Je suis Isabella Vanni, coordinatrice vie associative pour l’April.

« Bénévalibre », pourquoi ce nom ? En fait c’est un mot-valise, c’est la fusion de trois mots : bénévolat, valorisation et libre.
Pourquoi « réussite », en fait c’est un service, une application web basée sur un logiciel libre qu’on a lancée officiellement en septembre 2019. À ce jour – c’est plutôt récent, je crois que j’ai fait les captures d’écran hier –, vous voyez qu’il y a près de 1 100 associations qui sont inscrites et près de 15 000 actions de bénévolat qui ont été saisies. Bénévalibre est un logiciel, un service web qui permet de gérer, valoriser son engagement, en fait le temps passé dans des associations.
C’est une réussite pourquoi ? Ces chiffres pourraient peut-être apparaître pas si élevés que ça, mais on n‘a pas pu mettre énormément de moyens en termes de communication ; il y a aussi eu les restrictions sanitaires dues à la pandémie. On retient que le logiciel répond à un vrai besoin et les chiffres montrent que les associations avaient effectivement besoin de ce logiciel.
J’ai aussi mis un graphique, tout en haut, qui vous montre l’évolution au cours du temps, du 30 septembre 2019, peu après le lancement, jusqu’au 6 févier, vous voyez que c’est assez exponentiel. Donc il y avait un vrai besoin et on a répondu à ce besoin. C’est pour ça qu’on parle de réussite.
« Collective » pourquoi ? Parce que dès le départ il y a une véritable logique collective qui a prévalu dans le projet. Il y a différents acteurs, notamment associatifs, qui ont été impliqués dès le début et c’était hyper-important pour nous. Il y a aussi un comité de pilotage ouvert, c’est-à-dire que d’autres acteurs se sont rajoutés au fur et à mesure.

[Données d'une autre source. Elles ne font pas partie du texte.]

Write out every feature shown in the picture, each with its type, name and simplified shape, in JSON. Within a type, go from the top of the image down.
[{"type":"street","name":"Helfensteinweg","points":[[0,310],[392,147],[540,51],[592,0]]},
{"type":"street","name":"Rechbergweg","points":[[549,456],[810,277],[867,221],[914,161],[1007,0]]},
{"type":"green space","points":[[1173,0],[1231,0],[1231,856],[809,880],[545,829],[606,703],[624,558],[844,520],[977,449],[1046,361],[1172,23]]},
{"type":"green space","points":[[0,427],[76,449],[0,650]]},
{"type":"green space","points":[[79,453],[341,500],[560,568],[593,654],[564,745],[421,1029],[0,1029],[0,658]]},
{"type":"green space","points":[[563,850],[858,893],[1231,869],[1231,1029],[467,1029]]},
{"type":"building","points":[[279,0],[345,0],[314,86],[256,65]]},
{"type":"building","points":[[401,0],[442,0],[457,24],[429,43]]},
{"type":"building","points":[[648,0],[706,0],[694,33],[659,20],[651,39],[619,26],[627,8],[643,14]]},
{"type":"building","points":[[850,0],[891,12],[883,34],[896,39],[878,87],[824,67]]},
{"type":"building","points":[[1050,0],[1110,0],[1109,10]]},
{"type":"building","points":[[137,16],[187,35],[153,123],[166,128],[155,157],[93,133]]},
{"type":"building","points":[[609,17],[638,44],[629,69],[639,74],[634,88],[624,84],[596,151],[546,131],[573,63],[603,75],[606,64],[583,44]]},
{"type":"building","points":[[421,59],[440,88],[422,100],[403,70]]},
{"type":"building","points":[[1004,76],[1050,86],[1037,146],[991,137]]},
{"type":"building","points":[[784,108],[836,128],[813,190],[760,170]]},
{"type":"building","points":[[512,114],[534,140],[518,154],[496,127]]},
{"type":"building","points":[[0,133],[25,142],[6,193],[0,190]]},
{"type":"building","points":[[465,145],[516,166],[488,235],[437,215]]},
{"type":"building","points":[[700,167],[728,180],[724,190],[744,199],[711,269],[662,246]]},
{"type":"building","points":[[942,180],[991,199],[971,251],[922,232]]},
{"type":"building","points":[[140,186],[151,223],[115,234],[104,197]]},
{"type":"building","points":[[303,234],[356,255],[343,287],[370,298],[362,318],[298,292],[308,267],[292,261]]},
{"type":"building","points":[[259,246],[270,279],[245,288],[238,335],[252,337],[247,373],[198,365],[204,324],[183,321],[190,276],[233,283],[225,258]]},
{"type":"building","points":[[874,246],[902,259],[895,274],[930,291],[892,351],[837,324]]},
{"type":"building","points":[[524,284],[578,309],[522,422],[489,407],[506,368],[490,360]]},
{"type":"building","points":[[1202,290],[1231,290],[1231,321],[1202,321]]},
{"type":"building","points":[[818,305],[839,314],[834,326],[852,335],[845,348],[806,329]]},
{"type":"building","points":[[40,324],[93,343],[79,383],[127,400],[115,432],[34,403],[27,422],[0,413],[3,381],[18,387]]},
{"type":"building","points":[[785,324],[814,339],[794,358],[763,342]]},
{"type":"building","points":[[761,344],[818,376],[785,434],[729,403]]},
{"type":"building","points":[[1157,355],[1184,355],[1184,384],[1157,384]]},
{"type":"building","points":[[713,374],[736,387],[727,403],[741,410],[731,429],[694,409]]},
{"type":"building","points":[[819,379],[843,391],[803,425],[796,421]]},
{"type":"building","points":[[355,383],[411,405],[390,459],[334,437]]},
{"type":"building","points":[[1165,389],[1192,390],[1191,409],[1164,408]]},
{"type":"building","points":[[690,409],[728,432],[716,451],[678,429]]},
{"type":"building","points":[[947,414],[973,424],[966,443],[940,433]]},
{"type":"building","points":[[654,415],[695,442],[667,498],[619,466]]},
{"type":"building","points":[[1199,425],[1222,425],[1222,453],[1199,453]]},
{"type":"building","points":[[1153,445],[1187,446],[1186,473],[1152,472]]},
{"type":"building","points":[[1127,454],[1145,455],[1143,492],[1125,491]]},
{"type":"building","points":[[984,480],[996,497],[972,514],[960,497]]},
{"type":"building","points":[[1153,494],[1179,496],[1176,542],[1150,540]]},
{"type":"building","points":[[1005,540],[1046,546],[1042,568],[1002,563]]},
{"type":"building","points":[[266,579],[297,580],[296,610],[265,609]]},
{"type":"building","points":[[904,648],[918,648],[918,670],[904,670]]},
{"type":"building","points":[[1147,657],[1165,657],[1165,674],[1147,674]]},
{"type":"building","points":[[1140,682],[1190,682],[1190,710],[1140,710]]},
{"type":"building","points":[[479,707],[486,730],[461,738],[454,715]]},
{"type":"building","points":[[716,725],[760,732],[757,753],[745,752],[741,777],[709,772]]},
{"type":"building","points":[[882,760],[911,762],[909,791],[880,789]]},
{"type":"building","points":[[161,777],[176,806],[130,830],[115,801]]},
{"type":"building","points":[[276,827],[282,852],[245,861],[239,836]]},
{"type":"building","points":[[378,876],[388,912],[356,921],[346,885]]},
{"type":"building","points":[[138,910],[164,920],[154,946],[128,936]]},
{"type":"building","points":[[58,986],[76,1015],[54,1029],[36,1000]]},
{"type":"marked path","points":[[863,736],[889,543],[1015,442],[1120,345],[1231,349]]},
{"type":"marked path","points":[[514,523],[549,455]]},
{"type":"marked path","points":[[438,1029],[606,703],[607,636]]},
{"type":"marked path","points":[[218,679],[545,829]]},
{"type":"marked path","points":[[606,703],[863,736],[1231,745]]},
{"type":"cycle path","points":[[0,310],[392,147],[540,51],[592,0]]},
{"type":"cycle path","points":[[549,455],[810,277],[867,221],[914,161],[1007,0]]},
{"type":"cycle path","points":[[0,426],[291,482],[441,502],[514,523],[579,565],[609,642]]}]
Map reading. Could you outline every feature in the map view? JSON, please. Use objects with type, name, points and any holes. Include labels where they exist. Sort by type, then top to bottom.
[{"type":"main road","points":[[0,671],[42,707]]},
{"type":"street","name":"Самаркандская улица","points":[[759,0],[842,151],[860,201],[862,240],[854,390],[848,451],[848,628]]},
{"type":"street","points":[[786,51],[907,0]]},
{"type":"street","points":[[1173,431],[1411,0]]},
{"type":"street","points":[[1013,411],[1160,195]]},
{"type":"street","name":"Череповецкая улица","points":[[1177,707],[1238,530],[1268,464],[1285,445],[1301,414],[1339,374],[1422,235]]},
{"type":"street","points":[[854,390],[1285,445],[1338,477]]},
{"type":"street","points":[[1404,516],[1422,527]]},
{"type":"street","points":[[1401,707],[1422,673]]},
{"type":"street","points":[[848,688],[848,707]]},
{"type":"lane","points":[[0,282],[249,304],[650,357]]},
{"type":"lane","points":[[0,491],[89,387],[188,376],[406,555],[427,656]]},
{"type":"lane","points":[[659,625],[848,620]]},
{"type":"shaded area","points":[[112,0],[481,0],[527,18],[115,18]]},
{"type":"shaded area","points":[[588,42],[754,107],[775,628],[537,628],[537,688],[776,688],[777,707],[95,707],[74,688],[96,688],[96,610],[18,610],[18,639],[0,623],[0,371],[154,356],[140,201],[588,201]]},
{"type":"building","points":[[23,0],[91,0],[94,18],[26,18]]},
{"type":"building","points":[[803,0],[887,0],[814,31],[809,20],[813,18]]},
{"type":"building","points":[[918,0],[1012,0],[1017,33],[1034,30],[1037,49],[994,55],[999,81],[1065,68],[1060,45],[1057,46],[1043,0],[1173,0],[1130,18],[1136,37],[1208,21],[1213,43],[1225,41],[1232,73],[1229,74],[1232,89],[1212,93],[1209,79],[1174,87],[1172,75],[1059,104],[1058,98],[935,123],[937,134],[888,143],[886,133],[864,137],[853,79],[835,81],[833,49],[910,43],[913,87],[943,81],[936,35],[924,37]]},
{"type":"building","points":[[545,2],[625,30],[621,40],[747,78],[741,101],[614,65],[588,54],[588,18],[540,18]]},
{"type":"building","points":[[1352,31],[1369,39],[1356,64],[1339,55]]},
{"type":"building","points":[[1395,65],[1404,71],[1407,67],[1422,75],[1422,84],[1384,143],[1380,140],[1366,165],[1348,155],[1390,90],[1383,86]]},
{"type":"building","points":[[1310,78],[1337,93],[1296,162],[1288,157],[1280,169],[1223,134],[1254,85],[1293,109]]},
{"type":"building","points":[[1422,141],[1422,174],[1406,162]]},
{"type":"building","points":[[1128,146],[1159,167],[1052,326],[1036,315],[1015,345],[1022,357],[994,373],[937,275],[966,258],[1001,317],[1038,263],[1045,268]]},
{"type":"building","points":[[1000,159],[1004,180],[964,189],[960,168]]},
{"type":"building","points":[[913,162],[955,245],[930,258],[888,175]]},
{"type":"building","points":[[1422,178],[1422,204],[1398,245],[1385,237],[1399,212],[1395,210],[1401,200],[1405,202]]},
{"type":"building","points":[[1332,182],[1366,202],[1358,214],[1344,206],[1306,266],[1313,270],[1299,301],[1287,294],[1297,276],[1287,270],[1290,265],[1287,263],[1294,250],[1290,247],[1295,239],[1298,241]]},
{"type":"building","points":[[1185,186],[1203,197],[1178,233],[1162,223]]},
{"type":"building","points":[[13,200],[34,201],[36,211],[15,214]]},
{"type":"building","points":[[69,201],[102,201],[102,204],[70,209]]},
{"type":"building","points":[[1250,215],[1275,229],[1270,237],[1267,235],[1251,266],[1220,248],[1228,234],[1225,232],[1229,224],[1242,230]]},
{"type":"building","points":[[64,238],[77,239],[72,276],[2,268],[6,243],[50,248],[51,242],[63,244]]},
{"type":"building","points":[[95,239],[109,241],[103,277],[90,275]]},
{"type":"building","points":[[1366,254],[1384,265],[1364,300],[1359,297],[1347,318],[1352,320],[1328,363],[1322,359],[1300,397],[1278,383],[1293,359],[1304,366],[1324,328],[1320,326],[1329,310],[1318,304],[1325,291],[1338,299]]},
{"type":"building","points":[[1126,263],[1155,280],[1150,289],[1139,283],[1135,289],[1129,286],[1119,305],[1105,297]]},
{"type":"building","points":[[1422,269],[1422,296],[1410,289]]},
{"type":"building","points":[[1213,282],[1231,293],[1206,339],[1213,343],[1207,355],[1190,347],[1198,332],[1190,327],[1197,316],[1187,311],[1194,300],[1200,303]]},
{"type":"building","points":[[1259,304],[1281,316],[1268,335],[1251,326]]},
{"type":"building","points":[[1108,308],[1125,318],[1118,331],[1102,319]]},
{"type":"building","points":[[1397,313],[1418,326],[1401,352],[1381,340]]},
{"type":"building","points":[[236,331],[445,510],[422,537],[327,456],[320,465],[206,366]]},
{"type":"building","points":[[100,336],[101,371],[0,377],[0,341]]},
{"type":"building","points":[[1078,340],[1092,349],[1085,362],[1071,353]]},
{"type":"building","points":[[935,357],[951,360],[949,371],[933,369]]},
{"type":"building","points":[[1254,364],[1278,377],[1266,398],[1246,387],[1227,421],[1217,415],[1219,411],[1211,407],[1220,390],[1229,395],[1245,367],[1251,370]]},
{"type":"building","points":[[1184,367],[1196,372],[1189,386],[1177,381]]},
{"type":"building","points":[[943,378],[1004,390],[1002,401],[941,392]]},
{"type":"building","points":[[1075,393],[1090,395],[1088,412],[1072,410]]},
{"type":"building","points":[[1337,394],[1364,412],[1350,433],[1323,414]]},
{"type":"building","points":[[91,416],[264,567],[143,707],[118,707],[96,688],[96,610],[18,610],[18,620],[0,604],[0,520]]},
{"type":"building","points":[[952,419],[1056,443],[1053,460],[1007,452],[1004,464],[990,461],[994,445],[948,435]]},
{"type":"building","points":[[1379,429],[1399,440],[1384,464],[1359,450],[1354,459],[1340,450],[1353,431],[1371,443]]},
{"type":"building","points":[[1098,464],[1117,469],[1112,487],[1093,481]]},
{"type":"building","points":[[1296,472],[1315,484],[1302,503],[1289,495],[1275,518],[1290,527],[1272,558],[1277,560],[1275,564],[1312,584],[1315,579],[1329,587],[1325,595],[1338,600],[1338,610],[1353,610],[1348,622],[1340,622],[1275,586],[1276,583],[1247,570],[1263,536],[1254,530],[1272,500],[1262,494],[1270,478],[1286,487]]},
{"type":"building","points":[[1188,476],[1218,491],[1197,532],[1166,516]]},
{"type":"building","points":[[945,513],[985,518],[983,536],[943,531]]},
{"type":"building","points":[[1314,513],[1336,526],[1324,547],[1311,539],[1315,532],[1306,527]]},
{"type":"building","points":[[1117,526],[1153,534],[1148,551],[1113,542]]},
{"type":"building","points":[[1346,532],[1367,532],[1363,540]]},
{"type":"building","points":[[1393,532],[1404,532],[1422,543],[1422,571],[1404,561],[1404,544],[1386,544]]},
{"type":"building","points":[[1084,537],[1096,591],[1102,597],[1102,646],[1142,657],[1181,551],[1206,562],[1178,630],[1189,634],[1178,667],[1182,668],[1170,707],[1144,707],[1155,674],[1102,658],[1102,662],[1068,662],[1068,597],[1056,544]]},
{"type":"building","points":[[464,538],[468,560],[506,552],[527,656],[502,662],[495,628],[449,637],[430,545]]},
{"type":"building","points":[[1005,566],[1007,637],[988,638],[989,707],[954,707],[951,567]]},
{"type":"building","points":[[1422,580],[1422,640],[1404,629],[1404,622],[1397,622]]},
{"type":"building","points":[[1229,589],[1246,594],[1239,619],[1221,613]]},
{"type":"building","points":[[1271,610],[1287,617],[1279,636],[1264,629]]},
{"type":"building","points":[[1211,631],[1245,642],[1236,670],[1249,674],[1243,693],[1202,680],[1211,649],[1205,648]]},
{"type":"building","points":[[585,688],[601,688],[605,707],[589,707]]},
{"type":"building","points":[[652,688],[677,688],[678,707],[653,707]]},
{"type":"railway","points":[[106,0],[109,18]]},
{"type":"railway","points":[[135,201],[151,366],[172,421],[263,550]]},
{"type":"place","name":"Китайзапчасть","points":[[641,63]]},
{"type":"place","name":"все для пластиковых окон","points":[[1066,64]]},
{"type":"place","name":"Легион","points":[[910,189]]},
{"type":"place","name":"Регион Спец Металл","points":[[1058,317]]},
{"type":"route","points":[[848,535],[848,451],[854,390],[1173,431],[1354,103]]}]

Il est important de rappeler la genèse du projet justement pour expliquer pourquoi c’est une réussite collective.
C’est l’April [1], l’association pour laquelle je travaille, l’association de promotion et de défense du logiciel libre en France, et Framasoft [2], qui est une association d’éducation populaire aux enjeux du numérique, via notamment la promotion d’outils libres, qui ont organisé une réunion de têtes de réseaux d’associations d’éducation populaire, cela remonte à fin 2016. À cette époque-là, ces différentes associations avaient fait un double constat : d’un côté l’importance d’évaluer le bénévolat dans leurs associations, dans leurs réseaux respectifs et, de l’autre côté, l’absence d’une solution informatique qui soit suffisamment simple pour les bénévoles de leurs associations.
On va préciser pourquoi ce double constat. J’imagine que vous savez pourquoi le bénévolat est important, mais c’est bien de rappeler que le bénévolat est important pour plein de raisons différentes dans une association, notamment son évaluation est importante pour plein de raisons différentes. Ça permet, par exemple, de donner une image plus fidèle de l’ensemble des activités qui sont faites dans cette association ; ça permet aussi de montrer les coûts réels d’un projet associatif au-delà des flux financiers ; ça permet d’attester de l’importance des bénévoles dans l’association, c’est hyper-important, c’est la reconnaissance et ça permet, d’un côté, de fidéliser les bénévoles qu’on a déjà et, éventuellement, d’accueillir de nouvelles personnes. D’un point de vue de communication externe, l’évaluation est importante pour pouvoir parler aux interlocuteurs pour lesquels le bénévolat est important. Face aux bailleurs financiers, si on montre qu’on a toutes ces heures de bénévolat valorisées, ça permet de montrer qu’on a des ressources propres, ce qui rassure énormément les bailleurs. Et en général, montrer combien de temps a été investi par les personnes dans un association, ça montre le dynamisme de l’association et finalement c’est important pour tout le monde, qu’on soit membre, donateur, adhérent ou membre d’une équipe salariée, comme c’est mon cas.
J’ai parlé de valorisation externe. Il y a aussi des associations qui font appel à la générosité publique et qui bénéficient de subventions ou de dons supérieurs à un certain seuil fixé par décret, actuellement c’est 153 000 euros. Ces associations-là ont l’obligation de publier leurs comptes annuels. Dans les comptes annuels elles sont tenues d’inclure les prestations en nature, donc le bénévolat, à condition que l’importance, la nature même du bénévolat explique l’activité de l’association et qu’elle soit capable de le comptabiliser, de le valoriser. Si les associations ne peuvent pas le comptabiliser, le valoriser, elles doivent quand même mettre en annexe pourquoi elles ne sont pas capables de le faire et, quand même, quelle est la nature et quelle est l’importance du bénévolat dans leur association. C’est important aussi pour ce type d’associations, il y en a plein qui sont dans cette situation.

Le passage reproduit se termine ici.